------ Document segment ------

Ryan J. Sullivan, MD, associate professor of medicine, Harvard Medical School, associate director. the Melanoma Program, Massachusetts General Cancer, discusses the early reduction of circulating tumor DNA (ctDNA) in patients with metastatic uveal melanoma treated with tebentafusp-tebn (Kimmtrak) and shares how these reductions could correlate with longer overall survival (OS) in patients with a best response of stable disease.
Tebentafusp displayed an OS benefit in patients with metastatic uveal melanoma, according to previous results from the phase 2 IMCgp100-102 trial (NCT02570308) and the phase 3 IMCgp100-202 trial (NCT03070392). In a study presented at the 2023 ASCO Annual Meeting, investigators evaluated patients treated with the bispecific T-cell engager in the phase 3 study to examine whether early on-treatment reduction in ctDNA may distinguish which patients with stable disease experienced long vs short OS.

------ Excerpted data ------

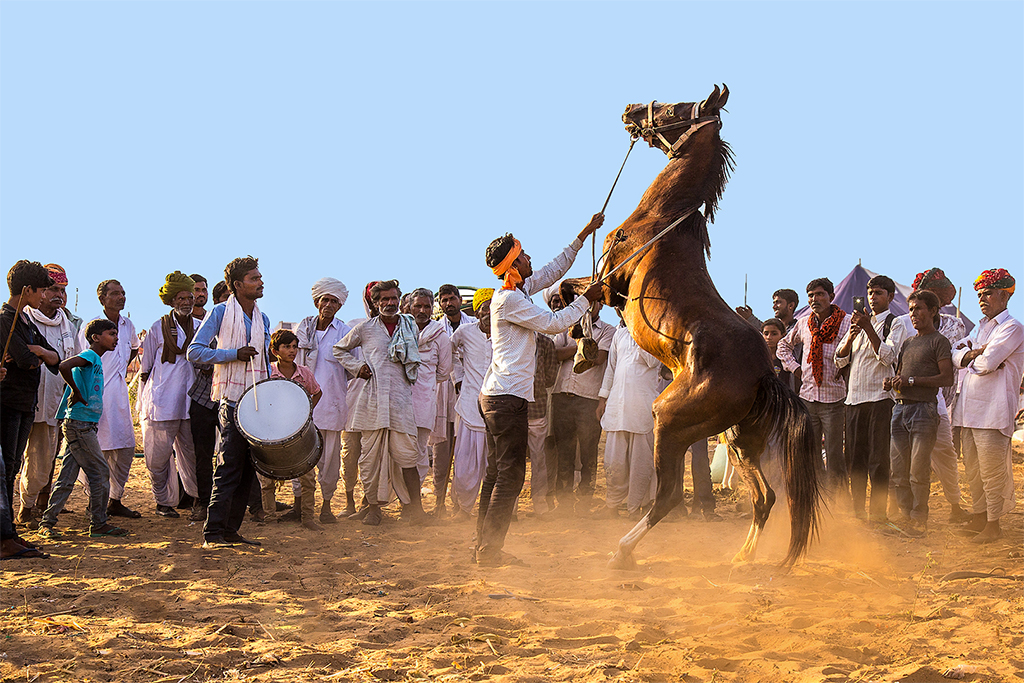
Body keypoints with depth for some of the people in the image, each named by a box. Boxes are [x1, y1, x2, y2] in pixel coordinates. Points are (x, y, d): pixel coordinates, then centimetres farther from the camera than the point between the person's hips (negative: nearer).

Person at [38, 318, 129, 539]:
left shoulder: (95, 361, 18)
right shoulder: (90, 356, -10)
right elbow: (64, 366, -27)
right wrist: (76, 392, -17)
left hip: (79, 426, 9)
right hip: (79, 424, -9)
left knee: (67, 477, 8)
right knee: (100, 472, -4)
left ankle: (47, 522, 10)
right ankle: (99, 524, 3)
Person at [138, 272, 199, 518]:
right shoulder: (158, 328, 5)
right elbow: (146, 368, 9)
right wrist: (143, 404, 5)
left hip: (191, 401, 2)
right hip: (162, 402, -2)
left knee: (192, 452, 1)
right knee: (159, 455, 0)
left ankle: (199, 497, 12)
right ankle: (164, 502, 12)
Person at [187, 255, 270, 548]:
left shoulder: (263, 319, 15)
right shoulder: (222, 312, -3)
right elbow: (195, 351, -8)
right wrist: (234, 354, -16)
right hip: (232, 401, -6)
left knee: (248, 469, 7)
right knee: (229, 467, -11)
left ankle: (231, 529, 13)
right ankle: (213, 532, -8)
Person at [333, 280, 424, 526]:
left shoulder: (411, 328, 14)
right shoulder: (365, 328, 9)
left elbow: (415, 362, 29)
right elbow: (340, 349, 21)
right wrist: (357, 366, 7)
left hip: (400, 398, 0)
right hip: (372, 399, 0)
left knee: (407, 455, -7)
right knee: (370, 455, 1)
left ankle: (416, 509, -2)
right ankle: (372, 506, 11)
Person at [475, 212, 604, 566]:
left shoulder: (518, 289, 14)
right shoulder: (509, 299, -14)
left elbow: (554, 270, 25)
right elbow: (553, 323, -12)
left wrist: (584, 235, 24)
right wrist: (586, 299, 0)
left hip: (495, 396, 10)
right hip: (508, 397, -10)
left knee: (497, 472, 12)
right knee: (511, 474, -8)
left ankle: (484, 546, 16)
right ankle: (490, 550, -7)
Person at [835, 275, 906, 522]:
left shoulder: (894, 323, 1)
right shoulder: (858, 321, 19)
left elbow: (888, 357, -14)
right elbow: (839, 360, 13)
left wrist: (868, 327, -18)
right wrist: (852, 336, -4)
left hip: (881, 397, -6)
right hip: (854, 398, 6)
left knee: (878, 459, -5)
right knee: (855, 457, 7)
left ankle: (877, 511, -1)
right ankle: (856, 509, 14)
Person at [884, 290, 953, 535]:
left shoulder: (939, 341, 0)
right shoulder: (908, 343, 23)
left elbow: (947, 378, -9)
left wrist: (912, 380, -14)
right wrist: (891, 382, 6)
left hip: (924, 409, -7)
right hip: (901, 407, 7)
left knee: (919, 471, -8)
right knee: (897, 471, 3)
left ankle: (919, 520, 1)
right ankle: (905, 516, 12)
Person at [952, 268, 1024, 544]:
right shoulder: (981, 327, 21)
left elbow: (986, 363, -17)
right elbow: (956, 355, 9)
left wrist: (971, 356, 4)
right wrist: (978, 352, -9)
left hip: (993, 411, -8)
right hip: (969, 407, 8)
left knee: (992, 470, -5)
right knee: (973, 469, 13)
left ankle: (993, 524, 3)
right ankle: (979, 517, 23)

------

Action item A: Extract the part of the tebentafusp excerpt between "Ryan J. Sullivan, MD, associate" and "of stable disease.", inclusive.
Action item B: Do these statements agree with the tebentafusp excerpt? Answer yes or no for each and quote the deciding words. (i) Tebentafusp is a bispecific T-cell engager. (ii) The study was presented at the 2022 ASCO Annual Meeting. (iii) The phase 3 trial is registered as NCT02570308.
Action item C: List every item that appears inside parentheses in the tebentafusp excerpt.
These data come from a different source than the tebentafusp excerpt.

Expected output A:
Ryan J. Sullivan, MD, associate professor of medicine, Harvard Medical School, associate director. the Melanoma Program, Massachusetts General Cancer, discusses the early reduction of circulating tumor DNA (ctDNA) in patients with metastatic uveal melanoma treated with tebentafusp-tebn (Kimmtrak) and shares how these reductions could correlate with longer overall survival (OS) in patients with a best response of stable disease.

Expected output B:
(i) Yes: "patients treated with the bispecific T-cell engager in the phase 3 study"
(ii) No: "a study presented at the 2023 ASCO Annual Meeting"
(iii) No: "the phase 3 IMCgp100-202 trial (NCT03070392)"

Expected output C:
ctDNA
Kimmtrak
OS
NCT02570308
NCT03070392